Unscrupulous mobile app developers are collecting personal data about Australian children younger than five, a privacy watchdog group has warned, after a nine-month analysis of 186 popular game apps found that 59 per cent conduct “problematic data collection behaviour”.
Part of a campaign called Apps Can Track, the technical analysis – commissioned by Children and Media Australia (CMA) with the assistance of Dr Serge Engleman, research director of the Usable Security and Privacy Group within University of California Berkeley’s International Computer Science Institute (ICSI) – used the ICSI-backed AppCensus tool to examine the data collection practices of 208 Android apps.
Of those, 22 were specifically designed to facilitate school-home or parent-child communication and the remaining 186 were popular games – 54 of which were classified as engaging in “risky” privacy practices.
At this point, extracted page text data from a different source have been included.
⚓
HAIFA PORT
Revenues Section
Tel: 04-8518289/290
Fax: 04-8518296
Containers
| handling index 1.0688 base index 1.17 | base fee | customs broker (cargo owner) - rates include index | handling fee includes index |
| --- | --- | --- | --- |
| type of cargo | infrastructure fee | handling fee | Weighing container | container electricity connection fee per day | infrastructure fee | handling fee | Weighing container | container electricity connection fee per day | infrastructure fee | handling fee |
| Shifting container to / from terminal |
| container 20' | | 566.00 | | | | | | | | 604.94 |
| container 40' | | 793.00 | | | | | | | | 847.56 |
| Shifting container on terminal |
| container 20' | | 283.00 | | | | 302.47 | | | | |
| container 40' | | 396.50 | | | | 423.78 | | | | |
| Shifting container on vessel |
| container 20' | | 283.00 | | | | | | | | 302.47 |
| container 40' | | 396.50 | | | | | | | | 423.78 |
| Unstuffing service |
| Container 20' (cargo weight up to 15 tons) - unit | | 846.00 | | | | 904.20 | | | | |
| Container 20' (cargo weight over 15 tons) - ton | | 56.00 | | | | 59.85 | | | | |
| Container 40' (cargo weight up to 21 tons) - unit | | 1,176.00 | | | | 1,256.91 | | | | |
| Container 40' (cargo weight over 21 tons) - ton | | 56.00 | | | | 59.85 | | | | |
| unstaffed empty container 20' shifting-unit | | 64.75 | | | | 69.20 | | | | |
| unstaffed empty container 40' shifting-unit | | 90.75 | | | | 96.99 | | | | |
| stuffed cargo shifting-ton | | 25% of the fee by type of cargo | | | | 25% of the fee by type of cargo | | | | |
This meant that despite being targeted at very young children – think Dr Panda’s Swimming Pool – the apps collect and send unique Android ID (AID) and Android Advertising Identifier (AAID) codes to up to six ad-linked companies.
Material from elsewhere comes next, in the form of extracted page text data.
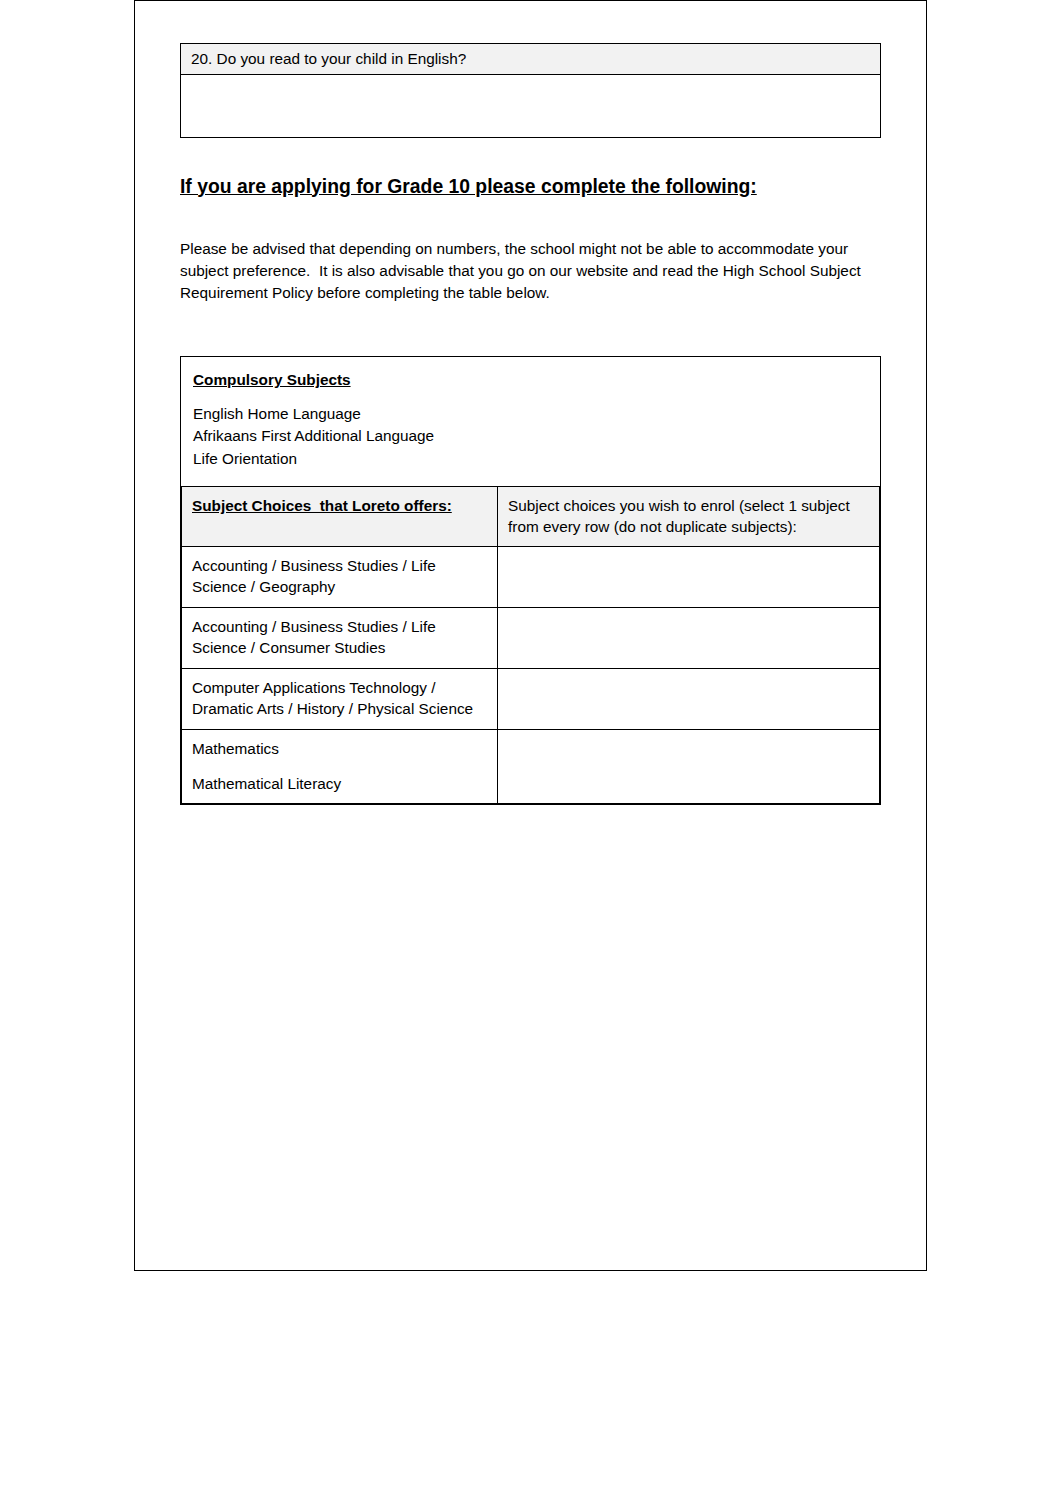20. Do you read to your child in English?
If you are applying for Grade 10 please complete the following:
Please be advised that depending on numbers, the school might not be able to accommodate your subject preference. It is also advisable that you go on our website and read the High School Subject Requirement Policy before completing the table below.
Compulsory Subjects
English Home Language
Afrikaans First Additional Language
Life Orientation
| Subject Choices that Loreto offers: | Subject choices you wish to enrol (select 1 subject from every row (do not duplicate subjects): |
| --- | --- |
| Accounting / Business Studies / Life Science / Geography | |
| Accounting / Business Studies / Life Science / Consumer Studies | |
| Computer Applications Technology / Dramatic Arts / History / Physical Science | |
| Mathematics Mathematical Literacy | |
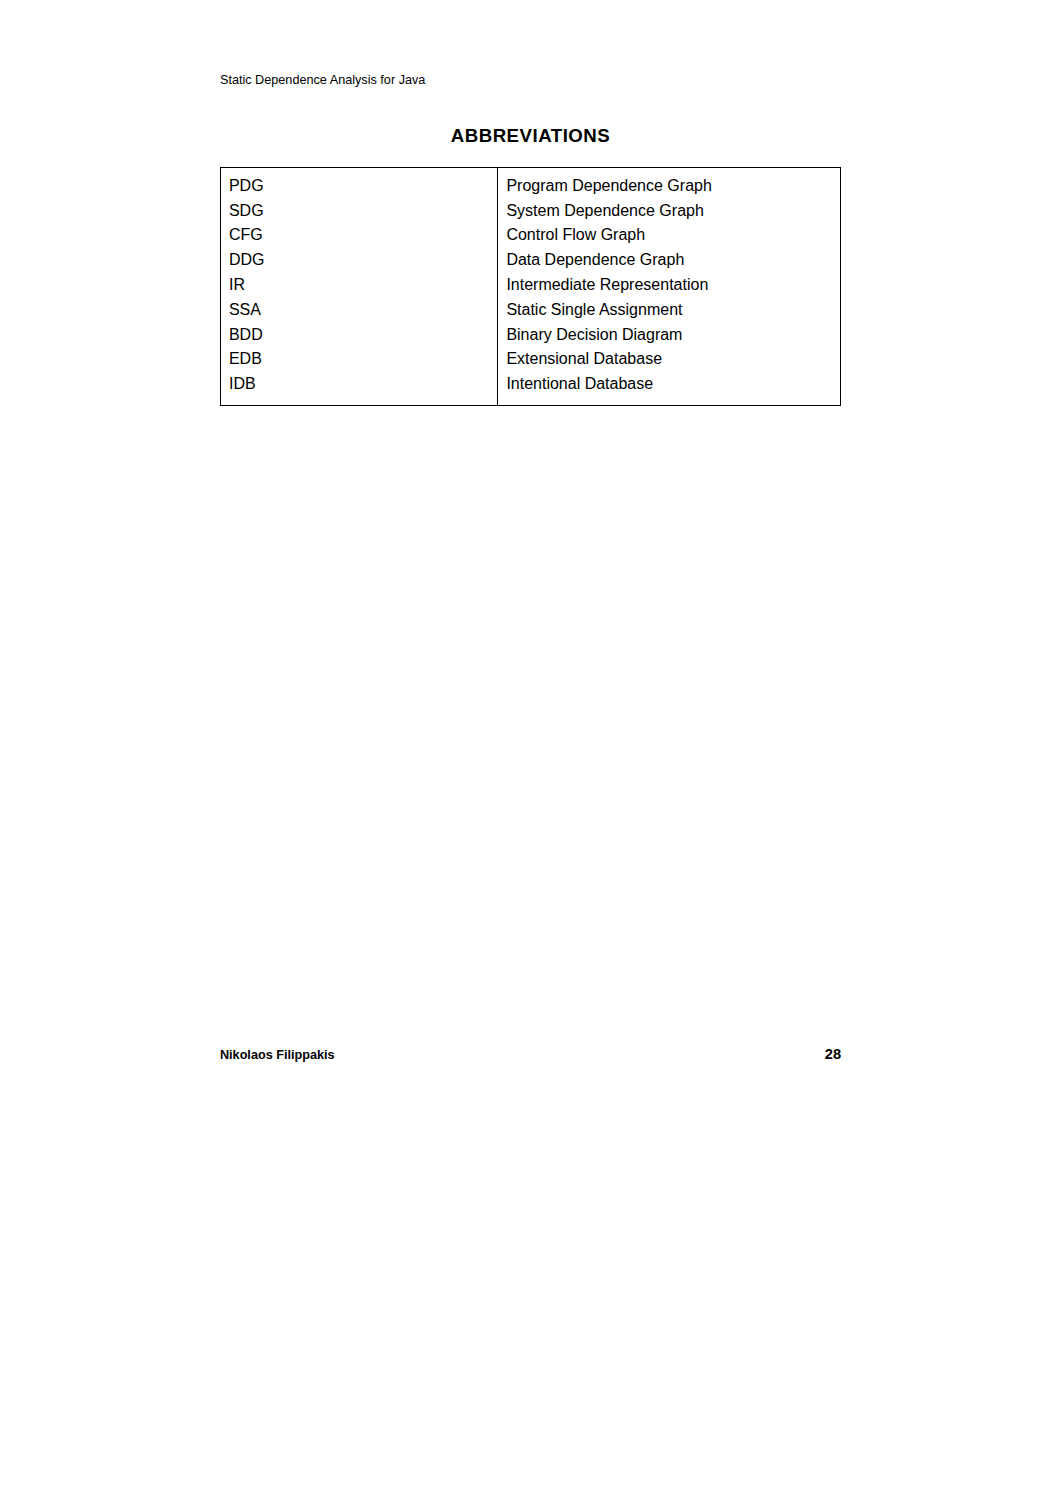Static Dependence Analysis for Java
ABBREVIATIONS
| PDG SDG CFG DDG IR SSA BDD EDB IDB | Program Dependence Graph System Dependence Graph Control Flow Graph Data Dependence Graph Intermediate Representation Static Single Assignment Binary Decision Diagram Extensional Database Intentional Database |
Nikolaos Filippakis 28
A further 40 apps, including Icecream Cone Cupcake Baking Maker, were flagged as needing caution because they transmitted the AAID to at least one ad-linked company.
And seven apps – including Starwars Pinball 7 – were classified as “very risky” because they transmit personal data to ad-linked companies “in an insecure manner”.
AID and AAID codes allow advertisers to identify individual mobile handsets and track users’ behaviour between apps – behaviour that has been tightly regulated for children under 13 since the United States passed the Children’s Online Privacy Protection Act (COPPA) in 1998.
The absence of legislation to protect Australian children motivated CMA, which has separately reviewed the content of over 1,500 movies and 990 apps since 2002, to expand its remit to include privacy protections.
The results of the project are being incorporated into CMA’s growing database of mobile app privacy reviews, which the organisation has been building since June 2021 and now includes 208 app reviews.
CMA’s goal is “to support parents who may not be aware of the risks in apps their children play, nor be able to detect or prevent them,” the organisation said, warning that commonly used privacy practices create “an extensive digital footprint that can be used by predators and marketers, and may jeopardise prospects later in life such as jobs, university places, health insurance and more.”
“Big Tech’s business model is to gather users’ data to sell them things, and will not be easily budged from this stance.”
The clock is TikTok-ing
Detailed policies from Apple and Google set clear expectations around what data apps will and won’t collect, but developers have been repeatedly caught out ignoring those restrictions and collecting far more data about users than they are supposed to – or need to.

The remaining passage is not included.